• _Parts of the exercise_:
1 – Answer these questions using the text on risk and boxing:
(a) In what month was the law changed so that people switched to driving on the right?
(b) Besides boxing, which sport does the text name as dangerous?
(c) According to the text, what will making a sport too safe lead players and spectators to do?
2 – Carry the text on risk and boxing forward from its last sentence.

• _Text for analysis_:
= Beginning of Section =

In September of that year, the law was changed and overnight people switched from driving on the left to driving on the right. Motorists and pedestrians had to swerve or jump in the opposite direction in emergencies. Contrary to expectations, the accident rate plummeted, but “By October, people had begun to recover their nerve, and by November they were back to their normal ... rate of killing each other.” (7) In other words, where people perceive a danger, they will act more cautiously. So much for road safety, but how does all this affect boxing?

The fact is that boxing is a “dangerous” sport. Other sports and occupations are even more dangerous. Hang gliding is dangerous; some jobs are dangerous, but people do them anyway for the risk, the high reward (8) or both. Adams’ conclusion applies across the board: people want to take risks, but they don’t want to get injured or killed!

The implication here for boxing (and indeed for all sports), is that by making it safer, or even completely safe, the Safety Nazis will indeed reduce the number of fatalities and injuries in that particular sport, but there will come a point of diminishing returns when making the sport too safe will drive people away from it and lead both players and spectators to engage in other, far more dangerous activity.

= End of Section =

• _Records supplied_:
= Beginning of Section =

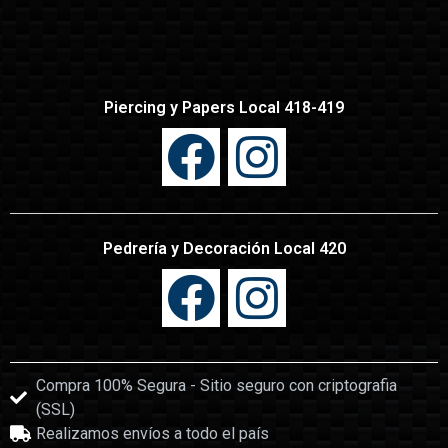
Piercing y Papers Local 418-419
Pedrería y Decoración Local 420
Compra 100% Segura - Sitio seguro con criptografia
(SSL)
Realizamos envíos a todo el país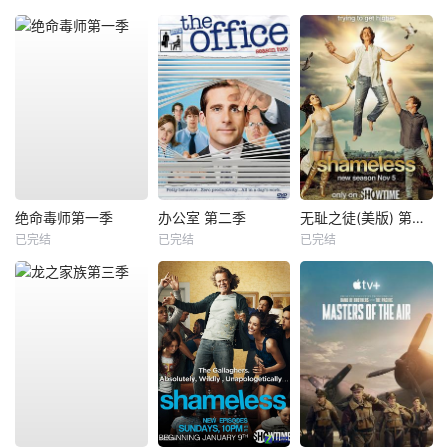
绝命毒师第一季
办公室 第二季
无耻之徒(美版) 第八季
已完结
已完结
已完结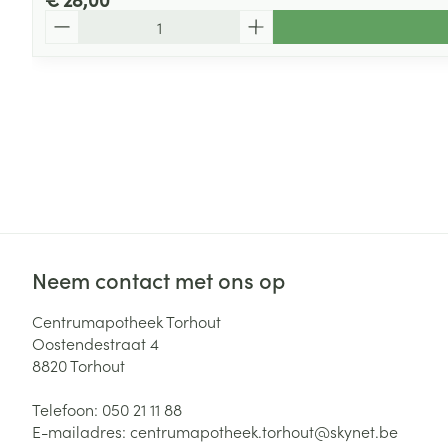
Aantal
Neem contact met ons op
Centrumapotheek Torhout
Oostendestraat 4
8820
Torhout
Telefoon:
050 21 11 88
E-mailadres:
centrumapotheek.torhout@
skynet.be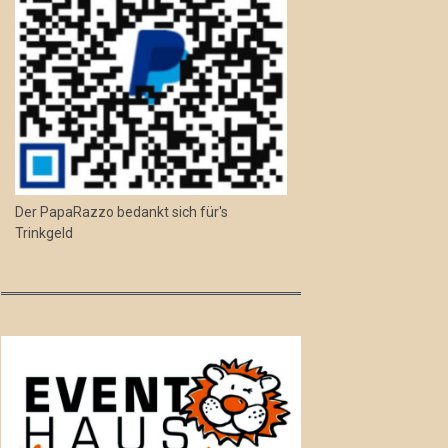
Der PapaRazzo bedankt sich für's
Trinkgeld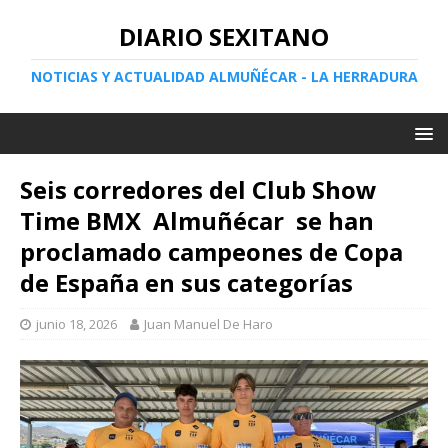
DIARIO SEXITANO
NOTICIAS Y ACTUALIDAD ALMUÑÉCAR - LA HERRADURA
Seis corredores del Club Show
Time BMX Almuñécar se han
proclamado campeones de Copa
de España en sus categorías
junio 18, 2026
Juan Manuel De Haro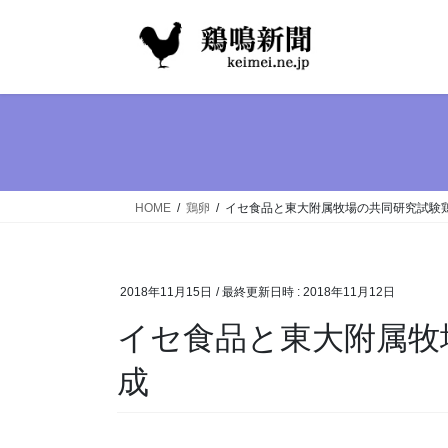
コ
ナ
ン
ビ
テ
ゲ
ン
ー
ツ
シ
へ
ョ
ス
ン
キ
に
ッ
移
HOME
鶏卵
イセ食品と東大附属牧場の共同研究試験
プ
動
2018年11月15日
/ 最終更新日時 :
2018年11月12日
イセ食品と東大附属牧
成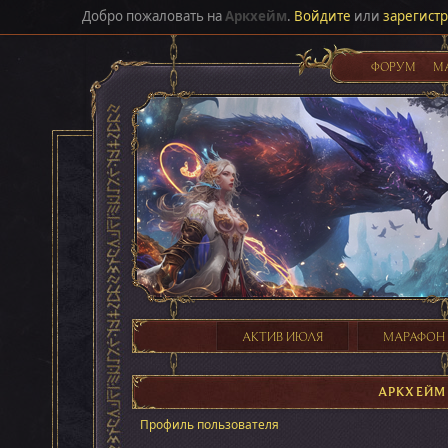
Добро пожаловать на
Аркхейм
.
Войдите
или
зарегист
ФОРУМ
М
АКТИВ ИЮЛЯ
МАРАФОН
АРКХЕЙМ
Профиль пользователя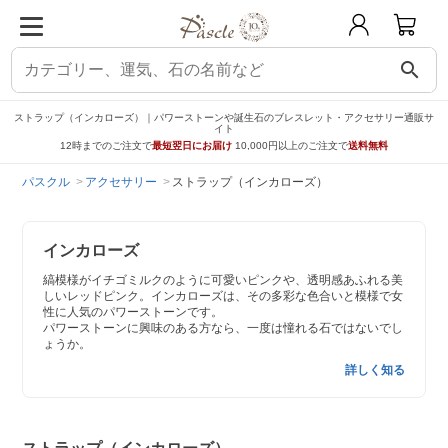
search
ストラップ（インカローズ）｜パワーストーンや誕生石のブレスレット・アクセサリー通販サ
イト
12時までのご注文で
最短翌日にお届け
10,000円以上のご注文で
送料無料
パスクル
アクセサリー
ストラップ（インカローズ）
インカローズ
縞模様がイチゴミルクのように可愛いピンクや、透明感あふれる美
しいレッドピンク。インカローズは、その多彩な色合いと模様で女
性に人気のパワーストーンです。
パワーストーンに興味のある方なら、一度は憧れる石ではないでし
ょうか。
詳しく知る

= End of Section =

• _Per-task outputs_:
1 –
(a) September.
(b) Hang gliding.
(c) Engage in other, far more dangerous activity.

2 –
It has often been said that banning boxing will simply drive it underground, as indeed it would. Anyone who has ever had the misfortune to be involved in a real world punch-up will realise that unregulated fights are not a good alternative. But even if the current crusade against boxing doesn’t go that far, if for example the medical profession manages to outlaw blows to the head, or make the rules so stringent in some other way that boxing loses its appeal, all that will happen is that both boxers and spectators will drift away from the sport. On the one hand, unlicensed (and illegal) shows may become more popular, with all the social implications of criminalising properly lawful activity has had in the past, or former boxing fans may decide to turn to less obvious alternatives, like motor cycle racing.

In the former case it may be that illegal shows would lead to more injuries and fatalities, even if the police clamped down on them. In all fields of human activity, resources are limited. While police officers are chasing the organisers of illegal prize fights they will have less time to carry out highway patrols, which may result in more drunken drivers getting away (and killing innocent pedestrians). Such unfortunate trade-offs don’t show up in the safety statistics and casualty figures which are spewed out by organisations such as the Health Education Authority, because in the first instance, they are all but impossible to quantify, and in the second, because the people who run the anti-boxing and similar crusades have no idea that such trade-offs exist and wouldn’t be interested even if they did.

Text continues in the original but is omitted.